## [Exercise instructions]
Render every line of the records below as a Markdown table with two columns: Row for the running row number and Line for the line itself. Skip any blank lines.

## [Dataset entries]
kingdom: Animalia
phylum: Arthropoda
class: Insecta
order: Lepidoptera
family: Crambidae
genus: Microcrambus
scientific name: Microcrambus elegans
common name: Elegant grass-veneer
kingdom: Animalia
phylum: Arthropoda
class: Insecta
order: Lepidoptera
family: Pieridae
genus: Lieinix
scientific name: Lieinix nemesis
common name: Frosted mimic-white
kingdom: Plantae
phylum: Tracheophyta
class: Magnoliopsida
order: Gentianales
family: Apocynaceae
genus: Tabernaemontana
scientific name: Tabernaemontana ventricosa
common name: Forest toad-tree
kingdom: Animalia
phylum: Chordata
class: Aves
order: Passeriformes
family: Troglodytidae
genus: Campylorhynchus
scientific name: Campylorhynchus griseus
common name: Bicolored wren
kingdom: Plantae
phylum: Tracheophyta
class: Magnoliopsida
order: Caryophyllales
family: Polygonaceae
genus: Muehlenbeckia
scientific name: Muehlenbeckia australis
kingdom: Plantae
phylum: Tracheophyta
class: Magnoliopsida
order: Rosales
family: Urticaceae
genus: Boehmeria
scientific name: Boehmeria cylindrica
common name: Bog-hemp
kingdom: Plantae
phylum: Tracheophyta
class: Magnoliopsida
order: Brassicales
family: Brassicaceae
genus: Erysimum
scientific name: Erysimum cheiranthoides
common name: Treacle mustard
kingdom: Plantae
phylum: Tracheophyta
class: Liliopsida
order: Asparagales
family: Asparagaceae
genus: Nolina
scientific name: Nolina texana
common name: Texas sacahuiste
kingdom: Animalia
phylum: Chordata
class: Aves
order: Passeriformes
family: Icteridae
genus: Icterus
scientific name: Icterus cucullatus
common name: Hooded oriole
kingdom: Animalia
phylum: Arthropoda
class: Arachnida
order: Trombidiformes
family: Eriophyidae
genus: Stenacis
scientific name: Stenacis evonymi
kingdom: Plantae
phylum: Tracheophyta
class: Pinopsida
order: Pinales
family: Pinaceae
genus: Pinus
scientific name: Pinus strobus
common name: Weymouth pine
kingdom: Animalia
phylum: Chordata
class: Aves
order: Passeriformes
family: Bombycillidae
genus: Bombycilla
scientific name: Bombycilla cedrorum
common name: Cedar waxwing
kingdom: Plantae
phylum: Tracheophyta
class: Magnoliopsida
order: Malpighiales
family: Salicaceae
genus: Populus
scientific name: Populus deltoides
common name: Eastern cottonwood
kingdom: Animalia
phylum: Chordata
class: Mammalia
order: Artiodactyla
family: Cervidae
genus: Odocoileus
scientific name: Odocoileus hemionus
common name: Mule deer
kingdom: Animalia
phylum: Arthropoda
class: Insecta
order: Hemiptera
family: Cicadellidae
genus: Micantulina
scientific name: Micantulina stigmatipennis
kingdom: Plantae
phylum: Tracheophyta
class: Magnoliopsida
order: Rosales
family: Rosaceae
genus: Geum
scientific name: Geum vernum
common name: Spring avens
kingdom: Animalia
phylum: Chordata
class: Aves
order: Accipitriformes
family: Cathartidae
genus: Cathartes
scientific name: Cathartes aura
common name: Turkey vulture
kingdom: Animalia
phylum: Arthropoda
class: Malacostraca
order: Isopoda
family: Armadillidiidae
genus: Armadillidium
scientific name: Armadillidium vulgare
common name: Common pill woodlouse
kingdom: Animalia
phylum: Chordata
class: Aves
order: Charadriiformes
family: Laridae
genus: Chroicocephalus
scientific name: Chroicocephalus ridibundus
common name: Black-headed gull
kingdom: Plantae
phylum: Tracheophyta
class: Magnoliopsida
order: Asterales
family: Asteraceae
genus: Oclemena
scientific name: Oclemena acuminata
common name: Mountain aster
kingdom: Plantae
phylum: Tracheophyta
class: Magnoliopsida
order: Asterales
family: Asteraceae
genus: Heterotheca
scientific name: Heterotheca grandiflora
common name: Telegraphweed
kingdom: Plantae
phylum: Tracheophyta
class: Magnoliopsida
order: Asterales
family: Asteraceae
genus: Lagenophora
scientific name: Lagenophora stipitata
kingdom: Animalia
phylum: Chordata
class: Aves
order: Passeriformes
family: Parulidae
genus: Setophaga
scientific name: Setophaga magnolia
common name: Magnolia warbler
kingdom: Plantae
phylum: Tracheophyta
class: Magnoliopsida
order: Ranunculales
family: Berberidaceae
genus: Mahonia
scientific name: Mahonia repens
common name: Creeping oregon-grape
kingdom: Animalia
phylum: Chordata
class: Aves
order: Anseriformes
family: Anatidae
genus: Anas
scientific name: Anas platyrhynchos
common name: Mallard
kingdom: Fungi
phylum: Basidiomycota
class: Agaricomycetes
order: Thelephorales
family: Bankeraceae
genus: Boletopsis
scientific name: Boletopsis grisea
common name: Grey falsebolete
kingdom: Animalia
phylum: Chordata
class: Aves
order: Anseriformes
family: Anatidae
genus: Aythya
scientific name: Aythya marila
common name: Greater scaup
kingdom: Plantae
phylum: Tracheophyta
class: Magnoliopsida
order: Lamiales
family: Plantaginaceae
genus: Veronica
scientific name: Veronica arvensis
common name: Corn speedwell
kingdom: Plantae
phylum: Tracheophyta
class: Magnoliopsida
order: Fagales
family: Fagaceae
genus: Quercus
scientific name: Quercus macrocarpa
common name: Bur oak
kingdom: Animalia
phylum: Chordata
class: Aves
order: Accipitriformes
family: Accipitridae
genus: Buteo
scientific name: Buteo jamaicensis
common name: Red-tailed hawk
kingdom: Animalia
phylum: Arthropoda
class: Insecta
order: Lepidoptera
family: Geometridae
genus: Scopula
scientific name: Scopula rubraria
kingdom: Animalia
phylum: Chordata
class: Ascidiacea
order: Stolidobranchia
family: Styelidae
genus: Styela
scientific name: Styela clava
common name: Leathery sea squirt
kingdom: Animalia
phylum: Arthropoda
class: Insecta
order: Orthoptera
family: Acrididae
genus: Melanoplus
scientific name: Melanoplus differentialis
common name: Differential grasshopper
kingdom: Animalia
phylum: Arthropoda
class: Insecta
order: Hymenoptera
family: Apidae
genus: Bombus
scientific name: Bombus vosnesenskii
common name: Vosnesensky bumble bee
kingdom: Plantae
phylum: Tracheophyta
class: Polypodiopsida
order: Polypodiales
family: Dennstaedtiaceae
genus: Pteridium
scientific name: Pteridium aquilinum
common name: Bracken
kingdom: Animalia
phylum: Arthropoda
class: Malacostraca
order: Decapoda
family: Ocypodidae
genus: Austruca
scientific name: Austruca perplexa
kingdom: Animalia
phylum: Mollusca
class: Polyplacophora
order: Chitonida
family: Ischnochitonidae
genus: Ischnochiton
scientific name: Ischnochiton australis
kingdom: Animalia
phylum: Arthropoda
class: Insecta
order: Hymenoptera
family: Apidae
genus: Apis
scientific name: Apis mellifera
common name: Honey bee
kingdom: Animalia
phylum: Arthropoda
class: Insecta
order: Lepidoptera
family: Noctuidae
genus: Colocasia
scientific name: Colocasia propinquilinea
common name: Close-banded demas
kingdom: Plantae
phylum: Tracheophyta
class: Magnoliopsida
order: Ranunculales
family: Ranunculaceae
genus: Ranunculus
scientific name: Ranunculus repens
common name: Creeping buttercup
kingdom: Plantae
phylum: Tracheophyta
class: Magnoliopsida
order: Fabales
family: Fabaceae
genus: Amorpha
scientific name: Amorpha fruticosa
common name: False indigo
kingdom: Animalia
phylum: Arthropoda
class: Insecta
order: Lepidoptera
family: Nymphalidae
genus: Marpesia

## [Output of the task]
| Row | Line |
|---|---|
| 1 | kingdom: Animalia |
| 2 | phylum: Arthropoda |
| 3 | class: Insecta |
| 4 | order: Lepidoptera |
| 5 | family: Crambidae |
| 6 | genus: Microcrambus |
| 7 | scientific name: Microcrambus elegans |
| 8 | common name: Elegant grass-veneer |
| 9 | kingdom: Animalia |
| 10 | phylum: Arthropoda |
| 11 | class: Insecta |
| 12 | order: Lepidoptera |
| 13 | family: Pieridae |
| 14 | genus: Lieinix |
| 15 | scientific name: Lieinix nemesis |
| 16 | common name: Frosted mimic-white |
| 17 | kingdom: Plantae |
| 18 | phylum: Tracheophyta |
| 19 | class: Magnoliopsida |
| 20 | order: Gentianales |
| 21 | family: Apocynaceae |
| 22 | genus: Tabernaemontana |
| 23 | scientific name: Tabernaemontana ventricosa |
| 24 | common name: Forest toad-tree |
| 25 | kingdom: Animalia |
| 26 | phylum: Chordata |
| 27 | class: Aves |
| 28 | order: Passeriformes |
| 29 | family: Troglodytidae |
| 30 | genus: Campylorhynchus |
| 31 | scientific name: Campylorhynchus griseus |
| 32 | common name: Bicolored wren |
| 33 | kingdom: Plantae |
| 34 | phylum: Tracheophyta |
| 35 | class: Magnoliopsida |
| 36 | order: Caryophyllales |
| 37 | family: Polygonaceae |
| 38 | genus: Muehlenbeckia |
| 39 | scientific name: Muehlenbeckia australis |
| 40 | kingdom: Plantae |
| 41 | phylum: Tracheophyta |
| 42 | class: Magnoliopsida |
| 43 | order: Rosales |
| 44 | family: Urticaceae |
| 45 | genus: Boehmeria |
| 46 | scientific name: Boehmeria cylindrica |
| 47 | common name: Bog-hemp |
| 48 | kingdom: Plantae |
| 49 | phylum: Tracheophyta |
| 50 | class: Magnoliopsida |
| 51 | order: Brassicales |
| 52 | family: Brassicaceae |
| 53 | genus: Erysimum |
| 54 | scientific name: Erysimum cheiranthoides |
| 55 | common name: Treacle mustard |
| 56 | kingdom: Plantae |
| 57 | phylum: Tracheophyta |
| 58 | class: Liliopsida |
| 59 | order: Asparagales |
| 60 | family: Asparagaceae |
| 61 | genus: Nolina |
| 62 | scientific name: Nolina texana |
| 63 | common name: Texas sacahuiste |
| 64 | kingdom: Animalia |
| 65 | phylum: Chordata |
| 66 | class: Aves |
| 67 | order: Passeriformes |
| 68 | family: Icteridae |
| 69 | genus: Icterus |
| 70 | scientific name: Icterus cucullatus |
| 71 | common name: Hooded oriole |
| 72 | kingdom: Animalia |
| 73 | phylum: Arthropoda |
| 74 | class: Arachnida |
| 75 | order: Trombidiformes |
| 76 | family: Eriophyidae |
| 77 | genus: Stenacis |
| 78 | scientific name: Stenacis evonymi |
| 79 | kingdom: Plantae |
| 80 | phylum: Tracheophyta |
| 81 | class: Pinopsida |
| 82 | order: Pinales |
| 83 | family: Pinaceae |
| 84 | genus: Pinus |
| 85 | scientific name: Pinus strobus |
| 86 | common name: Weymouth pine |
| 87 | kingdom: Animalia |
| 88 | phylum: Chordata |
| 89 | class: Aves |
| 90 | order: Passeriformes |
| 91 | family: Bombycillidae |
| 92 | genus: Bombycilla |
| 93 | scientific name: Bombycilla cedrorum |
| 94 | common name: Cedar waxwing |
| 95 | kingdom: Plantae |
| 96 | phylum: Tracheophyta |
| 97 | class: Magnoliopsida |
| 98 | order: Malpighiales |
| 99 | family: Salicaceae |
| 100 | genus: Populus |
| 101 | scientific name: Populus deltoides |
| 102 | common name: Eastern cottonwood |
| 103 | kingdom: Animalia |
| 104 | phylum: Chordata |
| 105 | class: Mammalia |
| 106 | order: Artiodactyla |
| 107 | family: Cervidae |
| 108 | genus: Odocoileus |
| 109 | scientific name: Odocoileus hemionus |
| 110 | common name: Mule deer |
| 111 | kingdom: Animalia |
| 112 | phylum: Arthropoda |
| 113 | class: Insecta |
| 114 | order: Hemiptera |
| 115 | family: Cicadellidae |
| 116 | genus: Micantulina |
| 117 | scientific name: Micantulina stigmatipennis |
| 118 | kingdom: Plantae |
| 119 | phylum: Tracheophyta |
| 120 | class: Magnoliopsida |
| 121 | order: Rosales |
| 122 | family: Rosaceae |
| 123 | genus: Geum |
| 124 | scientific name: Geum vernum |
| 125 | common name: Spring avens |
| 126 | kingdom: Animalia |
| 127 | phylum: Chordata |
| 128 | class: Aves |
| 129 | order: Accipitriformes |
| 130 | family: Cathartidae |
| 131 | genus: Cathartes |
| 132 | scientific name: Cathartes aura |
| 133 | common name: Turkey vulture |
| 134 | kingdom: Animalia |
| 135 | phylum: Arthropoda |
| 136 | class: Malacostraca |
| 137 | order: Isopoda |
| 138 | family: Armadillidiidae |
| 139 | genus: Armadillidium |
| 140 | scientific name: Armadillidium vulgare |
| 141 | common name: Common pill woodlouse |
| 142 | kingdom: Animalia |
| 143 | phylum: Chordata |
| 144 | class: Aves |
| 145 | order: Charadriiformes |
| 146 | family: Laridae |
| 147 | genus: Chroicocephalus |
| 148 | scientific name: Chroicocephalus ridibundus |
| 149 | common name: Black-headed gull |
| 150 | kingdom: Plantae |
| 151 | phylum: Tracheophyta |
| 152 | class: Magnoliopsida |
| 153 | order: Asterales |
| 154 | family: Asteraceae |
| 155 | genus: Oclemena |
| 156 | scientific name: Oclemena acuminata |
| 157 | common name: Mountain aster |
| 158 | kingdom: Plantae |
| 159 | phylum: Tracheophyta |
| 160 | class: Magnoliopsida |
| 161 | order: Asterales |
| 162 | family: Asteraceae |
| 163 | genus: Heterotheca |
| 164 | scientific name: Heterotheca grandiflora |
| 165 | common name: Telegraphweed |
| 166 | kingdom: Plantae |
| 167 | phylum: Tracheophyta |
| 168 | class: Magnoliopsida |
| 169 | order: Asterales |
| 170 | family: Asteraceae |
| 171 | genus: Lagenophora |
| 172 | scientific name: Lagenophora stipitata |
| 173 | kingdom: Animalia |
| 174 | phylum: Chordata |
| 175 | class: Aves |
| 176 | order: Passeriformes |
| 177 | family: Parulidae |
| 178 | genus: Setophaga |
| 179 | scientific name: Setophaga magnolia |
| 180 | common name: Magnolia warbler |
| 181 | kingdom: Plantae |
| 182 | phylum: Tracheophyta |
| 183 | class: Magnoliopsida |
| 184 | order: Ranunculales |
| 185 | family: Berberidaceae |
| 186 | genus: Mahonia |
| 187 | scientific name: Mahonia repens |
| 188 | common name: Creeping oregon-grape |
| 189 | kingdom: Animalia |
| 190 | phylum: Chordata |
| 191 | class: Aves |
| 192 | order: Anseriformes |
| 193 | family: Anatidae |
| 194 | genus: Anas |
| 195 | scientific name: Anas platyrhynchos |
| 196 | common name: Mallard |
| 197 | kingdom: Fungi |
| 198 | phylum: Basidiomycota |
| 199 | class: Agaricomycetes |
| 200 | order: Thelephorales |
| 201 | family: Bankeraceae |
| 202 | genus: Boletopsis |
| 203 | scientific name: Boletopsis grisea |
| 204 | common name: Grey falsebolete |
| 205 | kingdom: Animalia |
| 206 | phylum: Chordata |
| 207 | class: Aves |
| 208 | order: Anseriformes |
| 209 | family: Anatidae |
| 210 | genus: Aythya |
| 211 | scientific name: Aythya marila |
| 212 | common name: Greater scaup |
| 213 | kingdom: Plantae |
| 214 | phylum: Tracheophyta |
| 215 | class: Magnoliopsida |
| 216 | order: Lamiales |
| 217 | family: Plantaginaceae |
| 218 | genus: Veronica |
| 219 | scientific name: Veronica arvensis |
| 220 | common name: Corn speedwell |
| 221 | kingdom: Plantae |
| 222 | phylum: Tracheophyta |
| 223 | class: Magnoliopsida |
| 224 | order: Fagales |
| 225 | family: Fagaceae |
| 226 | genus: Quercus |
| 227 | scientific name: Quercus macrocarpa |
| 228 | common name: Bur oak |
| 229 | kingdom: Animalia |
| 230 | phylum: Chordata |
| 231 | class: Aves |
| 232 | order: Accipitriformes |
| 233 | family: Accipitridae |
| 234 | genus: Buteo |
| 235 | scientific name: Buteo jamaicensis |
| 236 | common name: Red-tailed hawk |
| 237 | kingdom: Animalia |
| 238 | phylum: Arthropoda |
| 239 | class: Insecta |
| 240 | order: Lepidoptera |
| 241 | family: Geometridae |
| 242 | genus: Scopula |
| 243 | scientific name: Scopula rubraria |
| 244 | kingdom: Animalia |
| 245 | phylum: Chordata |
| 246 | class: Ascidiacea |
| 247 | order: Stolidobranchia |
| 248 | family: Styelidae |
| 249 | genus: Styela |
| 250 | scientific name: Styela clava |
| 251 | common name: Leathery sea squirt |
| 252 | kingdom: Animalia |
| 253 | phylum: Arthropoda |
| 254 | class: Insecta |
| 255 | order: Orthoptera |
| 256 | family: Acrididae |
| 257 | genus: Melanoplus |
| 258 | scientific name: Melanoplus differentialis |
| 259 | common name: Differential grasshopper |
| 260 | kingdom: Animalia |
| 261 | phylum: Arthropoda |
| 262 | class: Insecta |
| 263 | order: Hymenoptera |
| 264 | family: Apidae |
| 265 | genus: Bombus |
| 266 | scientific name: Bombus vosnesenskii |
| 267 | common name: Vosnesensky bumble bee |
| 268 | kingdom: Plantae |
| 269 | phylum: Tracheophyta |
| 270 | class: Polypodiopsida |
| 271 | order: Polypodiales |
| 272 | family: Dennstaedtiaceae |
| 273 | genus: Pteridium |
| 274 | scientific name: Pteridium aquilinum |
| 275 | common name: Bracken |
| 276 | kingdom: Animalia |
| 277 | phylum: Arthropoda |
| 278 | class: Malacostraca |
| 279 | order: Decapoda |
| 280 | family: Ocypodidae |
| 281 | genus: Austruca |
| 282 | scientific name: Austruca perplexa |
| 283 | kingdom: Animalia |
| 284 | phylum: Mollusca |
| 285 | class: Polyplacophora |
| 286 | order: Chitonida |
| 287 | family: Ischnochitonidae |
| 288 | genus: Ischnochiton |
| 289 | scientific name: Ischnochiton australis |
| 290 | kingdom: Animalia |
| 291 | phylum: Arthropoda |
| 292 | class: Insecta |
| 293 | order: Hymenoptera |
| 294 | family: Apidae |
| 295 | genus: Apis |
| 296 | scientific name: Apis mellifera |
| 297 | common name: Honey bee |
| 298 | kingdom: Animalia |
| 299 | phylum: Arthropoda |
| 300 | class: Insecta |
| 301 | order: Lepidoptera |
| 302 | family: Noctuidae |
| 303 | genus: Colocasia |
| 304 | scientific name: Colocasia propinquilinea |
| 305 | common name: Close-banded demas |
| 306 | kingdom: Plantae |
| 307 | phylum: Tracheophyta |
| 308 | class: Magnoliopsida |
| 309 | order: Ranunculales |
| 310 | family: Ranunculaceae |
| 311 | genus: Ranunculus |
| 312 | scientific name: Ranunculus repens |
| 313 | common name: Creeping buttercup |
| 314 | kingdom: Plantae |
| 315 | phylum: Tracheophyta |
| 316 | class: Magnoliopsida |
| 317 | order: Fabales |
| 318 | family: Fabaceae |
| 319 | genus: Amorpha |
| 320 | scientific name: Amorpha fruticosa |
| 321 | common name: False indigo |
| 322 | kingdom: Animalia |
| 323 | phylum: Arthropoda |
| 324 | class: Insecta |
| 325 | order: Lepidoptera |
| 326 | family: Nymphalidae |
| 327 | genus: Marpesia |